Flat remains flat. Regardless of the tonality of music instuments.

 

[MRC01]

It seems to me that even though the high frequencies have much lower amplitude, when the musical signal also includes higher amplitude low frequencies (as it almost always does), the highs are small ripples surfing along on the much bigger bass wave. This means whatever membrane this wave hits (like a microphone diaphragm or an eardrum), that membrane vibrates similarly. The low frequencies cause large slow displacements, and the high frequencies are ripples riding on that.

Thus if you listen to that treble alone, the eardrum is barely moving, no risk of hearing damage. But if you listen to the entire waveform (including the lows), that treble at the same quiet level may be nearing the amplitude limits of the ear, which can cause hearing damage.

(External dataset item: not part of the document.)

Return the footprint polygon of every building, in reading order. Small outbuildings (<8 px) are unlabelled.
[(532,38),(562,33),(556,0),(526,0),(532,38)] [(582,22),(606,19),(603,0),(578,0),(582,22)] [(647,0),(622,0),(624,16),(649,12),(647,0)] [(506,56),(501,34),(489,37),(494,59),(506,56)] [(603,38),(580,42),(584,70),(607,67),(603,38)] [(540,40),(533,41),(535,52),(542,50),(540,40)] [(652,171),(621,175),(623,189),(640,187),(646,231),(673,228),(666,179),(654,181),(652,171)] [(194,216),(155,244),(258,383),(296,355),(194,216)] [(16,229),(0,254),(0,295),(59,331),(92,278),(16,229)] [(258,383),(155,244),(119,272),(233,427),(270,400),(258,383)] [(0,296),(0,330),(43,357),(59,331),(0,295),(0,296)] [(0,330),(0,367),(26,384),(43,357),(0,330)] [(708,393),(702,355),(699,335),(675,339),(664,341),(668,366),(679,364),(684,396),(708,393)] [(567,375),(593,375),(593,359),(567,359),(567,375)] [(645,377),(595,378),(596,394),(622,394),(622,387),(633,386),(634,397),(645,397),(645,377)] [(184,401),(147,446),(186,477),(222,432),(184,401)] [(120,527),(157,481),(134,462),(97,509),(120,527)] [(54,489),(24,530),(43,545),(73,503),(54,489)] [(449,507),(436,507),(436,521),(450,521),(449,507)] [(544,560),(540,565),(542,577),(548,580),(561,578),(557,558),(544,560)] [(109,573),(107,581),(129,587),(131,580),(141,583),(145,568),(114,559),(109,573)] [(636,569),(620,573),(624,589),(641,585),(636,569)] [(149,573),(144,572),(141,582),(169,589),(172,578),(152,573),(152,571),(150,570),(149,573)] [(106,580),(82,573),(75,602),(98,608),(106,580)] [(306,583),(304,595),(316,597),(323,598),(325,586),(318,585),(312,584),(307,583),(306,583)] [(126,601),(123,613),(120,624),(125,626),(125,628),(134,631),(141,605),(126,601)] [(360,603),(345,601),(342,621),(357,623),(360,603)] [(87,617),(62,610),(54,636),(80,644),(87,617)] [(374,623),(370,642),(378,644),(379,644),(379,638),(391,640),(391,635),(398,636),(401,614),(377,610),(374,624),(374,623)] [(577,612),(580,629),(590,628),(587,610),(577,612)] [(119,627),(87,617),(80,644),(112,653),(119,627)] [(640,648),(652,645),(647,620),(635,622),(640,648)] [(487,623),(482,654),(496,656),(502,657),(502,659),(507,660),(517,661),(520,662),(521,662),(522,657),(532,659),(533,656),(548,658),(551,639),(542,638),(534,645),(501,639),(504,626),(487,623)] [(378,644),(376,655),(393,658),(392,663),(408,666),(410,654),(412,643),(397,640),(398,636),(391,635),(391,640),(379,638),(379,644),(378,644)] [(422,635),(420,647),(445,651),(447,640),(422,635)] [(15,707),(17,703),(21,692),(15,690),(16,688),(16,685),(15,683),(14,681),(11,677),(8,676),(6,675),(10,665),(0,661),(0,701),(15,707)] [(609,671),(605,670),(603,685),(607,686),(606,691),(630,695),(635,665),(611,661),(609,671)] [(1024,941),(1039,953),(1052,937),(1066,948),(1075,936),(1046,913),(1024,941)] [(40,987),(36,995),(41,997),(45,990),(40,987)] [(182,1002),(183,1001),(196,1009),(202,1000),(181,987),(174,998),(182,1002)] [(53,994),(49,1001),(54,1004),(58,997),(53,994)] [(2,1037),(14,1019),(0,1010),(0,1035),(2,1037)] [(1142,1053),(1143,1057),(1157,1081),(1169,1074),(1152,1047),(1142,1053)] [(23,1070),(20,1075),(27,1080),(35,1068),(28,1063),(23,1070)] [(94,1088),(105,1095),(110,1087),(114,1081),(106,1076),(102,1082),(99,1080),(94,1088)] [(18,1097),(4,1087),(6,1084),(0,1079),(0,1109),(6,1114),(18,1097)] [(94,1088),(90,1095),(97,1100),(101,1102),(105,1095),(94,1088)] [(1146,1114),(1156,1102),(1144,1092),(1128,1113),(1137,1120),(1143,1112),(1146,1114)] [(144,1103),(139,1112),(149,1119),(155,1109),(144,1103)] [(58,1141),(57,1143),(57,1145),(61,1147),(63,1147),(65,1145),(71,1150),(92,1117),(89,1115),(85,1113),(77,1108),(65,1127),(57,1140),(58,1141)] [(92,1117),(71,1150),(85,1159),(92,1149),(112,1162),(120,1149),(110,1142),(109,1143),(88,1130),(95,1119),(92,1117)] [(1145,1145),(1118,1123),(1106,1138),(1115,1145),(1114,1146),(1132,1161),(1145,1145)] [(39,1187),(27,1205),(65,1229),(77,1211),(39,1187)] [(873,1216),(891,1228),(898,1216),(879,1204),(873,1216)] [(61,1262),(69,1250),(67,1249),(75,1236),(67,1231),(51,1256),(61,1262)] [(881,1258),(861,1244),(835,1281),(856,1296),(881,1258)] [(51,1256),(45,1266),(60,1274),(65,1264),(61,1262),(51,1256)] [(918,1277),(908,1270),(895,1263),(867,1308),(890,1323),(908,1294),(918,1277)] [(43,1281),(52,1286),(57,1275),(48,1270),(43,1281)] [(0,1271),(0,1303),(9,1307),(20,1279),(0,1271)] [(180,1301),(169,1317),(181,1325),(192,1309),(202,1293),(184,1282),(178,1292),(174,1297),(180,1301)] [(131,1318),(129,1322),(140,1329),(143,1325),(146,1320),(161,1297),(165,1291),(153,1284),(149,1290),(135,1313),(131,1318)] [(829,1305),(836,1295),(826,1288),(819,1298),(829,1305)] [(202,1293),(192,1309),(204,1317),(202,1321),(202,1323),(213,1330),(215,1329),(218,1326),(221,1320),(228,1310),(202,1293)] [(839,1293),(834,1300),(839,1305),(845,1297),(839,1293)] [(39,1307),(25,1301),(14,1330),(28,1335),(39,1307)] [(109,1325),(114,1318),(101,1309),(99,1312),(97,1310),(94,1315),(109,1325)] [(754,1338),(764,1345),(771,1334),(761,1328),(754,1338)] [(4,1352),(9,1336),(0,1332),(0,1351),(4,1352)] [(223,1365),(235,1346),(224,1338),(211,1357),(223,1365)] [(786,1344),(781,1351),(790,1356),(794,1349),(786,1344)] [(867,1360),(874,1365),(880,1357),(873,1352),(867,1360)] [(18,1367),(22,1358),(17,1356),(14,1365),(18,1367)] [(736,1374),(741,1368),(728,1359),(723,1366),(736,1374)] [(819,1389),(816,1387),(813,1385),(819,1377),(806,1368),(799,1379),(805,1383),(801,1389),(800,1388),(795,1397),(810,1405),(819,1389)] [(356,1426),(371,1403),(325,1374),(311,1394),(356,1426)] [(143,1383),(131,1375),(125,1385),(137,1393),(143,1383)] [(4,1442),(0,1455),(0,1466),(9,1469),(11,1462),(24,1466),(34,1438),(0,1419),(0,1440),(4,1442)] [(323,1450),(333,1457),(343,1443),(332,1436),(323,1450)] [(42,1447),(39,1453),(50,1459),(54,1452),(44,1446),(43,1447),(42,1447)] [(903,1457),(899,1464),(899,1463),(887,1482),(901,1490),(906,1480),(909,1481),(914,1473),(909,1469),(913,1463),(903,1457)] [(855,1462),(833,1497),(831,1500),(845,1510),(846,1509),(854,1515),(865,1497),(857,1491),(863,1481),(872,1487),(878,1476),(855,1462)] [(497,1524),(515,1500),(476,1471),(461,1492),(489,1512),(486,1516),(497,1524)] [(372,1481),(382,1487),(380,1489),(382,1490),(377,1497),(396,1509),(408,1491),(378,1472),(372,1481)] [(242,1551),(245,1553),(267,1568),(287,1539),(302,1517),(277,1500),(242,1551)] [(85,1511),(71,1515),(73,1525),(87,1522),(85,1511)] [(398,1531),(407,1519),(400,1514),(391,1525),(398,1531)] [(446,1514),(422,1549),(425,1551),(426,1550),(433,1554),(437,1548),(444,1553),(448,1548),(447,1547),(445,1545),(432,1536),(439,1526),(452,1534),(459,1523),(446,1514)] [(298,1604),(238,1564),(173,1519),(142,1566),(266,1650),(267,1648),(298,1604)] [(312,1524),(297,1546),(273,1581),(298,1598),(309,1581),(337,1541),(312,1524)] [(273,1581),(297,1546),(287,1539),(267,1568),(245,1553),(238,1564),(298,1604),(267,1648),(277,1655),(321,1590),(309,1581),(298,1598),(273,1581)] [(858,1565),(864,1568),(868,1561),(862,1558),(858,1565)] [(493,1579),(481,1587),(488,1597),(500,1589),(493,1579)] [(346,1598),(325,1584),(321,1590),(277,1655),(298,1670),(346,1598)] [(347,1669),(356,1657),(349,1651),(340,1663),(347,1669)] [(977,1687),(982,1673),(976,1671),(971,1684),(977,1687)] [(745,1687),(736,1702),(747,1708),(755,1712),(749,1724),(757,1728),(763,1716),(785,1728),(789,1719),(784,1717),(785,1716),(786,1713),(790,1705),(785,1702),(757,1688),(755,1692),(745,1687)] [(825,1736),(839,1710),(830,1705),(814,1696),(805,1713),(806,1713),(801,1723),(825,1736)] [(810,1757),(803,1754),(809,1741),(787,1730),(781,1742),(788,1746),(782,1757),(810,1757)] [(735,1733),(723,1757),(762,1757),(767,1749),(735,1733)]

The situation is the reverse of IMD testing in a single-drive full-range speaker like a typical headphone. You can't detect the IMD with a tone sweep because it never plays 2 frequencies simultaneously. But you play a low and high frequency simultaneously, the distortion of the high tone increases dramatically, even though it is quiet, because the high amplitude of the low frequency tone pushes the driver to much larger excursions.